Fit imperatives. Whether pulling an old blanket out of storage or shopping for a new one, the fit is critical:

  • large enough to cover from shoulders to dock

  • follow the contour of the horse’s back

  • hang straight down in the back

  • rest snug around the neck

But be careful:

  • cut too big/wide: it’ll hang, bunch or fall off to the side when he moves

  • too long/going up a size: it may drape better behind, but shoulders/neck can become too large and therefore drop too low -- causing rub marks. In this case, try a ‘wug’ neck, a higher cut neckline that doesn’t slip down as easily.

For sizing, see our picture here – European brands often size in cm (and increments of 3”) while US brands go in increments of 2.”

Let’s talk value. Coastal regions and valleys need to be aware that the clips, closures, and snaps on some of the lower-end brands do not hold up well in the high-moisture environment and rust beyond usability. If that’s a problem, it makes more sense to fork out the extra dollar for a higher quality blanket now, instead of having to come back next year to buy another blanket since the hardware is not easily replaced.

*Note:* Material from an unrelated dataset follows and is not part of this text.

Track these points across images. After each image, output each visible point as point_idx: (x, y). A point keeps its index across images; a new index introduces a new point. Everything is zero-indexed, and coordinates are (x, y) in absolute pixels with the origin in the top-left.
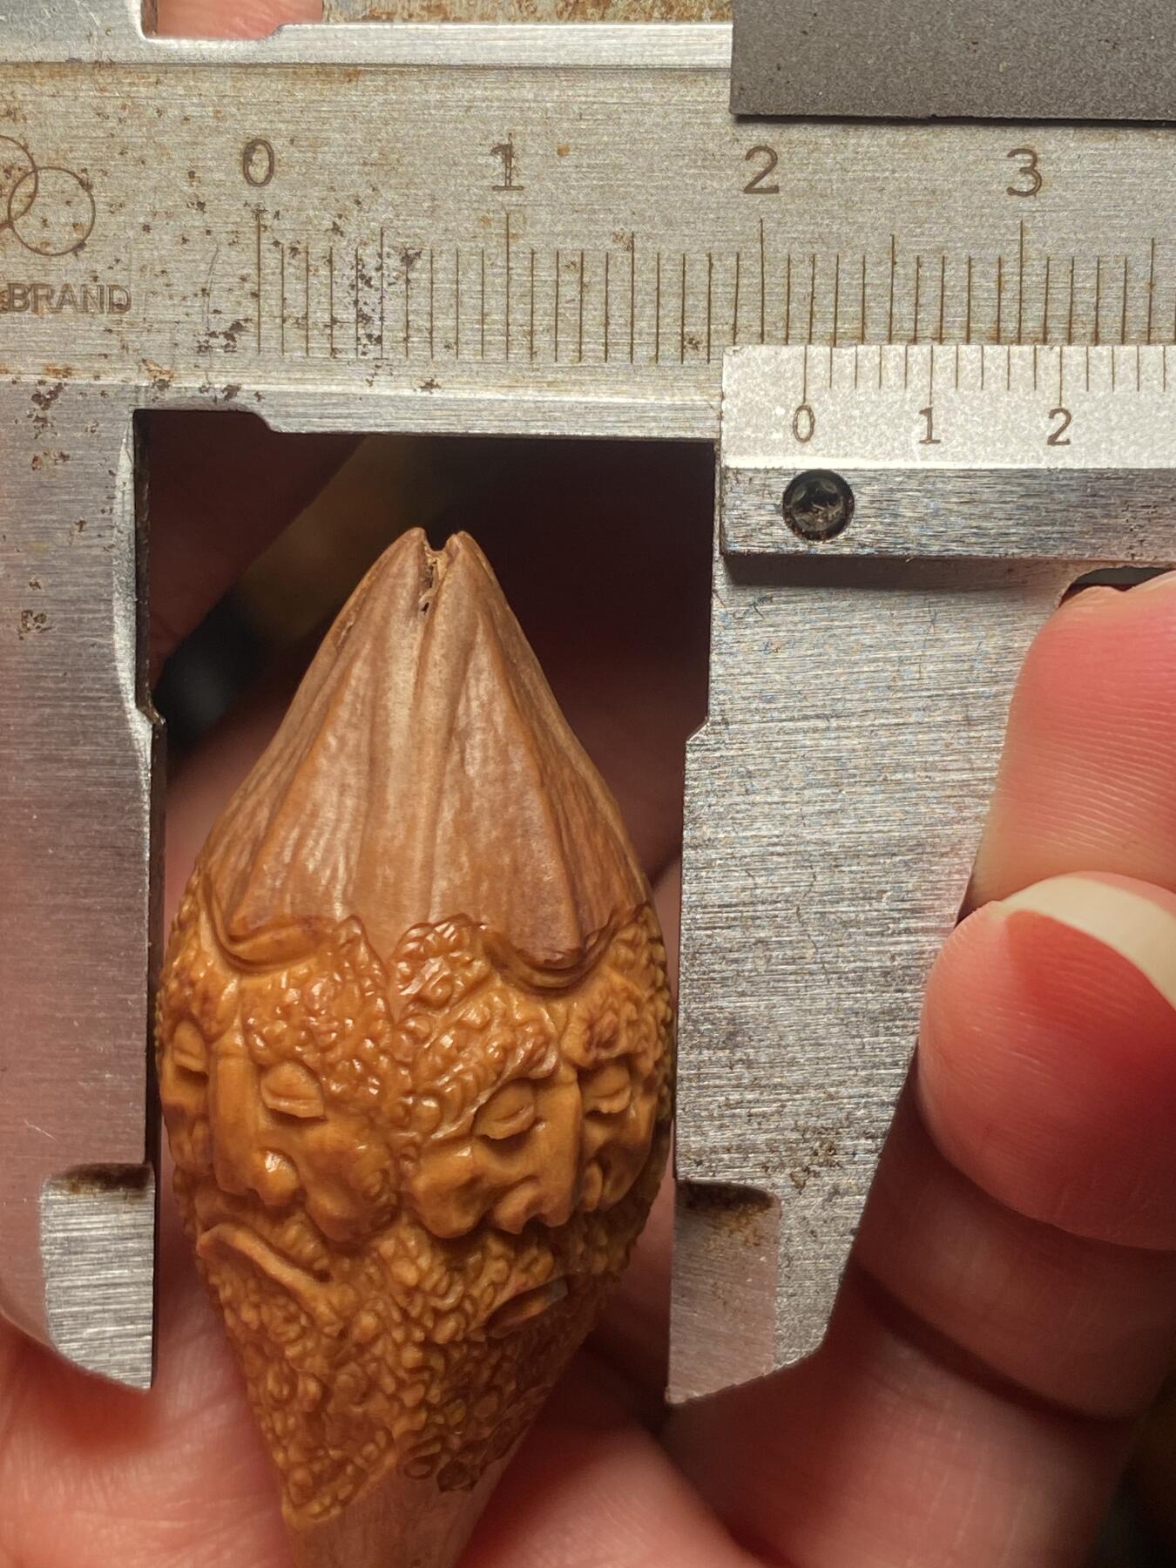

Baker is one such quality brand, but with a fit that be titch narrow through the shoulders for big warm bloods. The Baker turnout sheet and blanket though has gussets at the shoulder and can fare better with the big boys. Not really sure why they don’t do it on the stables.

Horseware Ireland is what we sell the most at EQ. They are always re-inventing and utilizing great technologies and the fit is great for warmbloods or others. They also come in tiers: Rambo is premium, Rhino mid-range, Amigo is their value line, and some styles even come with the Mio moniker which is ultra value and we tend to use for pony.

For Spring and Fall weather in particular, it is all about layers. You can try your own, but we like Horseware’s Rambo Duo line that consists of a waterproof sheet (handy) that integrates with a separate liner (available in different fills) to form a winter turnout. Amigo is their value brand with fewer bells and whistles but the same designs for a lower cost.

Care: EQ offers a blanket cleaning and repair service – because you’ll never get the stink out of your washer at home if you try to be a do-it-yourselfer. Top priority for keeping your blanket is insuring every groom, trainer and rider can clearly see some identification; consider embroidering (another service offered here at The Equestrian’s Concierge), attach a tag (even an engraved one) – or at least the old sharpie. The customization of embroidery is the winner: an embroidered name on the blanket can be seen from afar, isn’t hard to find – or lose -- like the obscure tags, and won’t be confused with a barn mate’s.

So, whether you are getting ahead of the game and shopping for a new blanket or assessing the fit and condition of last year’s layers, EQ has you covered (pun intended).